In the answer, each line from the top of the material through the line that contains "left knee: (213, 605, 18)" is restated exactly. No picture is given again.

===== THE RECORDS =====

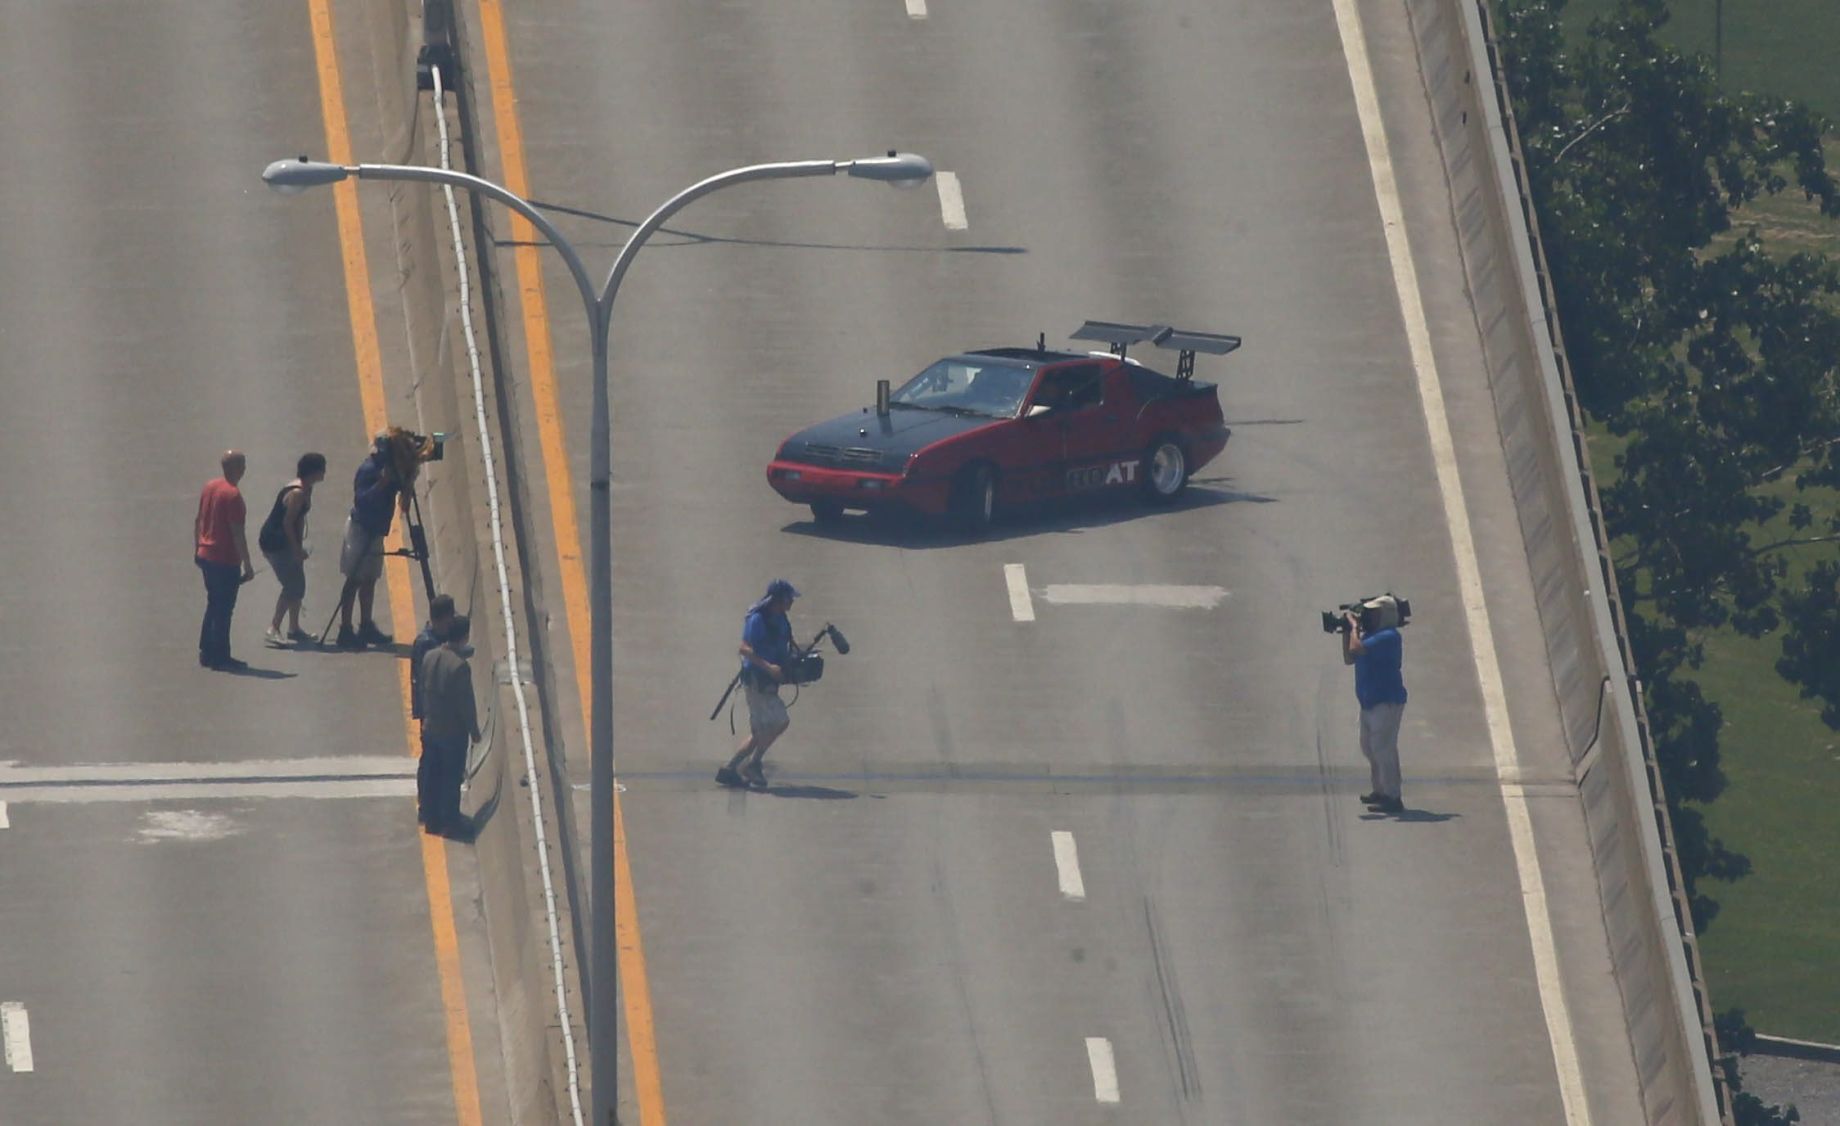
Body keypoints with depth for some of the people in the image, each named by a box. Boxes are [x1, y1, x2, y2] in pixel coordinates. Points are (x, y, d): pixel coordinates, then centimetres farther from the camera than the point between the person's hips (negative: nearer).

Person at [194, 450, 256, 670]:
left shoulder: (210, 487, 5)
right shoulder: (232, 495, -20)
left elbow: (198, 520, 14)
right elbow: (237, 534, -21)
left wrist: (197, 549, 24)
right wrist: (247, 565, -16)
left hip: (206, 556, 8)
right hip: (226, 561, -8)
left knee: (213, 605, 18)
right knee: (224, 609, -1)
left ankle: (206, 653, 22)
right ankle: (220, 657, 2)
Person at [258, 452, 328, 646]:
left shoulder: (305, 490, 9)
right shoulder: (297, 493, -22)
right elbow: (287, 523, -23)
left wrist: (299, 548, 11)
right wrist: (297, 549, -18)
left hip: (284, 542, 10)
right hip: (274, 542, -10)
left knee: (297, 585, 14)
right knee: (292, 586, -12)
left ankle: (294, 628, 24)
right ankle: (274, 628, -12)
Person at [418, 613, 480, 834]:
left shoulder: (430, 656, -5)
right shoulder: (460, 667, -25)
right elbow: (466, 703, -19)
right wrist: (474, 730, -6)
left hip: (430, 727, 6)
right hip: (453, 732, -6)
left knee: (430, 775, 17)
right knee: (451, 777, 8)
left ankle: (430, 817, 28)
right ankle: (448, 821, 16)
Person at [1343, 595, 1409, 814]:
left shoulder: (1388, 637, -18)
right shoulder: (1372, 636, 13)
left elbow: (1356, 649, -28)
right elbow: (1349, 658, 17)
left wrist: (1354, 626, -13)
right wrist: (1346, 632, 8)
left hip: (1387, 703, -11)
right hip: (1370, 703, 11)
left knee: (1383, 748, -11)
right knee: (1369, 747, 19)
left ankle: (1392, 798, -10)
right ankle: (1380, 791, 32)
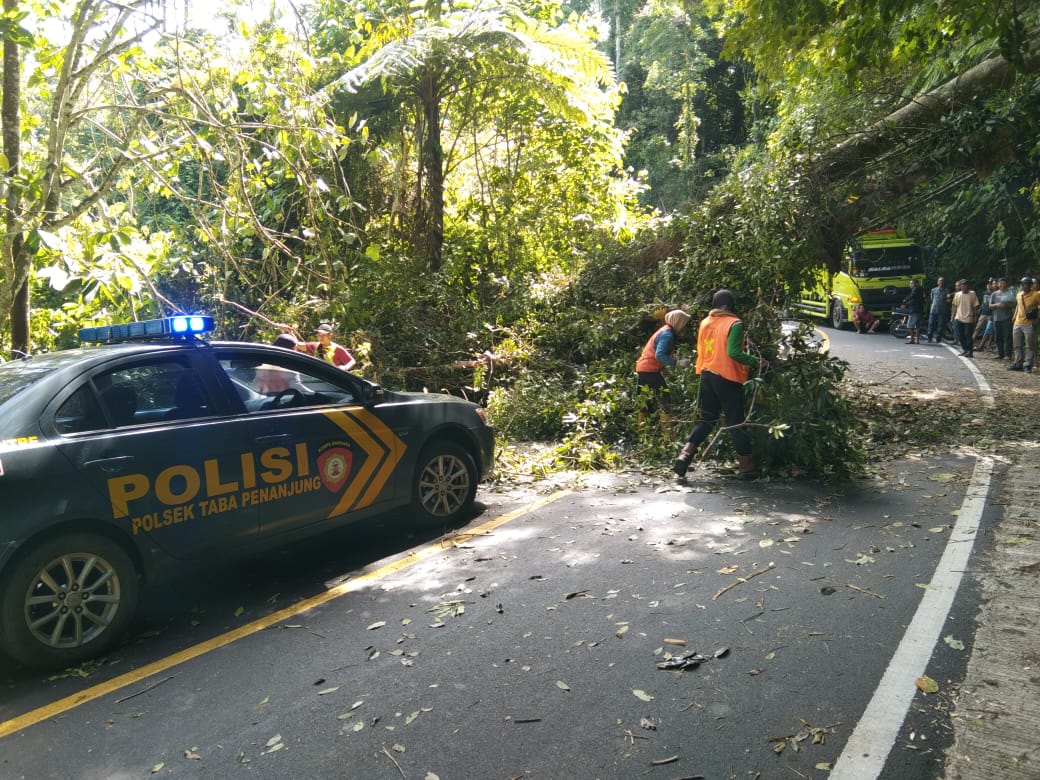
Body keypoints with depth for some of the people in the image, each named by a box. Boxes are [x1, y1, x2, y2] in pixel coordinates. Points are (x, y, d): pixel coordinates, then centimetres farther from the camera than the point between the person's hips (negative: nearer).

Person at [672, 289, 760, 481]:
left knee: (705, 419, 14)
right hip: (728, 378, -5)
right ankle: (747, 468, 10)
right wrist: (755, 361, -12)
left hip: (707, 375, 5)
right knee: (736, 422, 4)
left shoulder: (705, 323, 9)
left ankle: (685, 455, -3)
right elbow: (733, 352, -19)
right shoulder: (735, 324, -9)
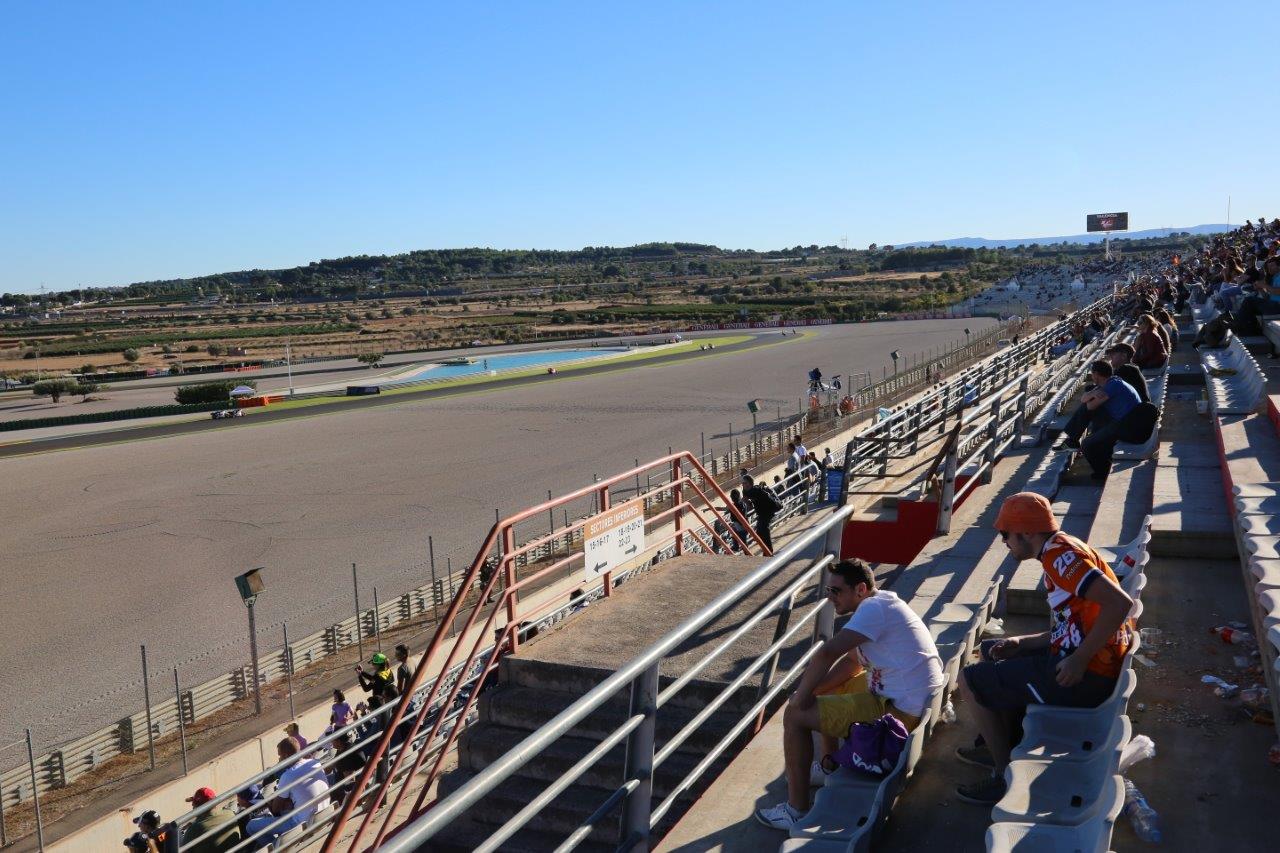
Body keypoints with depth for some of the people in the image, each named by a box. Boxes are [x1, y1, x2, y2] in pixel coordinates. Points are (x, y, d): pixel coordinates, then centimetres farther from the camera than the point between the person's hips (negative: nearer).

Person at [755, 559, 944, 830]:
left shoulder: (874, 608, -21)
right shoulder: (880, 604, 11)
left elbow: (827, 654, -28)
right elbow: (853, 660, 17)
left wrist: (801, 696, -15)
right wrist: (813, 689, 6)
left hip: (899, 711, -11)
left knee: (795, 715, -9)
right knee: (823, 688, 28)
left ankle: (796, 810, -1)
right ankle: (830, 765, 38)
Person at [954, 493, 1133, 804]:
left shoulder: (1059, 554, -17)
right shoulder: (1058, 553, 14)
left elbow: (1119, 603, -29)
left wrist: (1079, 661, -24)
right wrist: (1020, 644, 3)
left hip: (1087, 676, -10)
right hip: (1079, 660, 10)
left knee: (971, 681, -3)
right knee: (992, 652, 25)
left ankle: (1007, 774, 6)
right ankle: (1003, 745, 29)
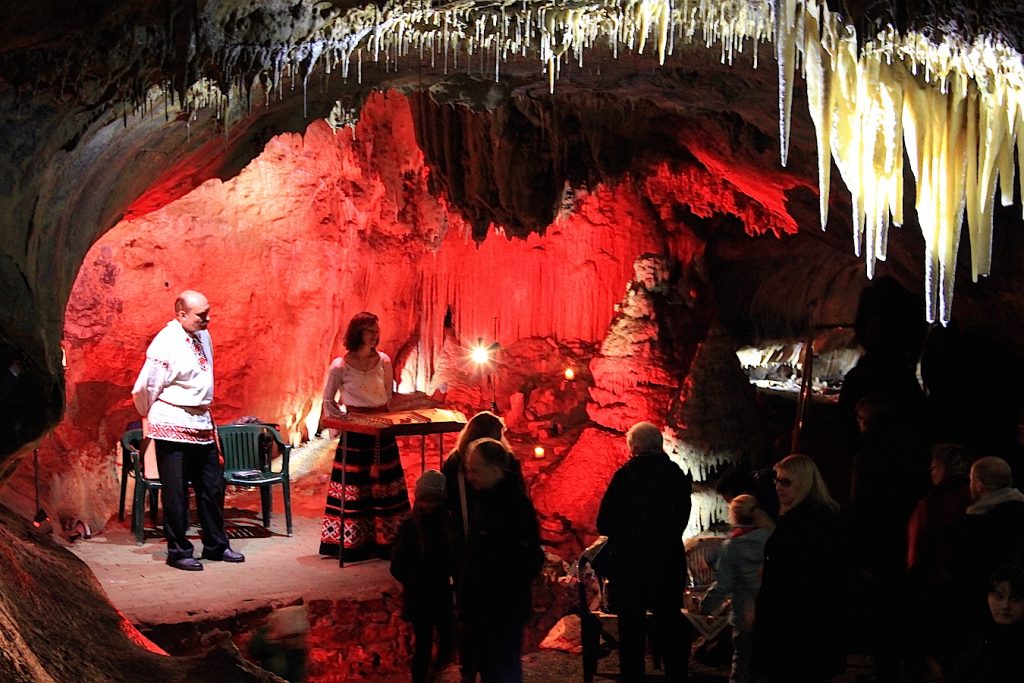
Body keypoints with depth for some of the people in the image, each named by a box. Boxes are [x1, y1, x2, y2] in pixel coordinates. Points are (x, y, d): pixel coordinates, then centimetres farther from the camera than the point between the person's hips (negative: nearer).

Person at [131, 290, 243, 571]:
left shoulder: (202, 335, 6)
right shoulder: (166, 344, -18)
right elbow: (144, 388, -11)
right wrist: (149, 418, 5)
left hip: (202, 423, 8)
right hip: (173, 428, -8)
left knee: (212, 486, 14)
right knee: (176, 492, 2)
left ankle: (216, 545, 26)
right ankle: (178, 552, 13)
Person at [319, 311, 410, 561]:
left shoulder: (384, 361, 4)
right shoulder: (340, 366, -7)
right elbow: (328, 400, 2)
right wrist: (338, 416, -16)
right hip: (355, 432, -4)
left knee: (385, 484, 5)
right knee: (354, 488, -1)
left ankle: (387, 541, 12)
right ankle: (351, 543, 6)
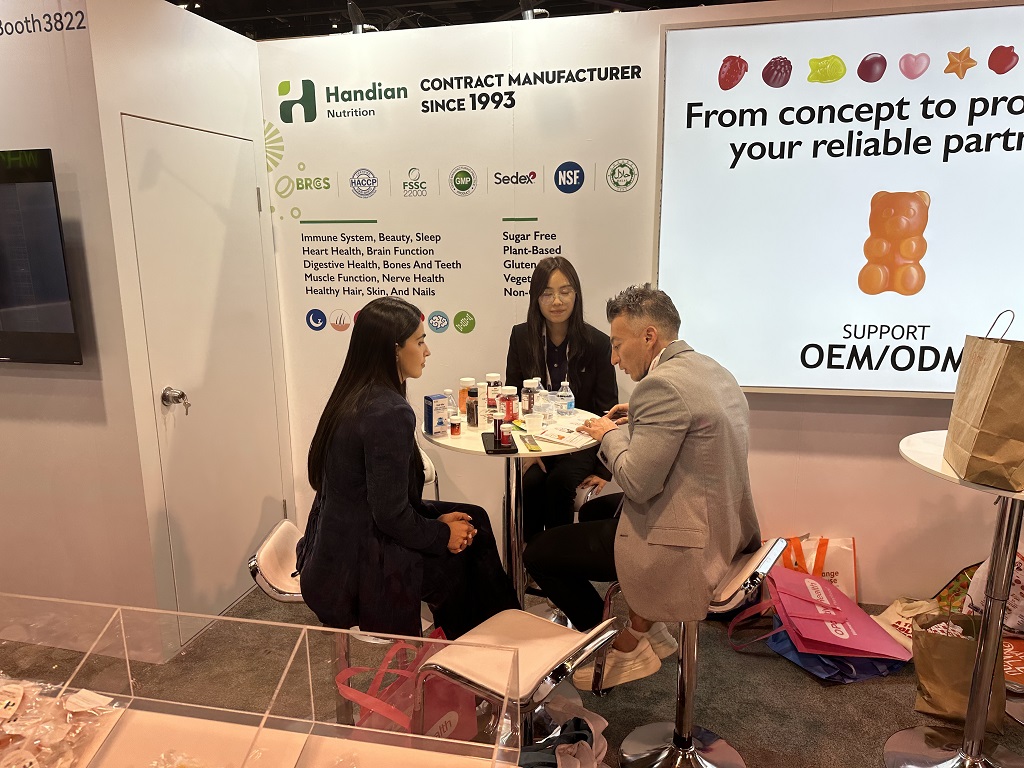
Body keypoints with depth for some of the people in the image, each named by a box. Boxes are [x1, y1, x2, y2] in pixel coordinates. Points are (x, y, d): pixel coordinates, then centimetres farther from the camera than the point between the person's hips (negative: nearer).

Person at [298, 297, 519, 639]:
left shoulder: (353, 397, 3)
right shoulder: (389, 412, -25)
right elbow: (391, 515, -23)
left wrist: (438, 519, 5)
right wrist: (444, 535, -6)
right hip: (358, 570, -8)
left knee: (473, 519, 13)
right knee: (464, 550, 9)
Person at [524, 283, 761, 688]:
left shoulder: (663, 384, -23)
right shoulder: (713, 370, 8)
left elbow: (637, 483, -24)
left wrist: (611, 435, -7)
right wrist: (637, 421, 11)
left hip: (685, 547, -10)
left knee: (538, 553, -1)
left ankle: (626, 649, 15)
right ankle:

=====

### RESPONSE
Body keypoints with depth for some of the people in the image, each named by a box. Boxes are [x1, y1, x2, y2] in pixel coordinates. Points are (x, y, d): pixel coordinates, then centimetres farther from the camera than the point between the person's hips (negative: nearer).

Person at [194, 450, 256, 670]:
left shoulder: (210, 487, 5)
right shoulder: (232, 495, -20)
left elbow: (198, 520, 14)
right elbow: (237, 534, -21)
left wrist: (197, 549, 24)
right wrist: (247, 565, -16)
left hip: (206, 556, 8)
right hip: (226, 561, -8)
left knee: (213, 605, 18)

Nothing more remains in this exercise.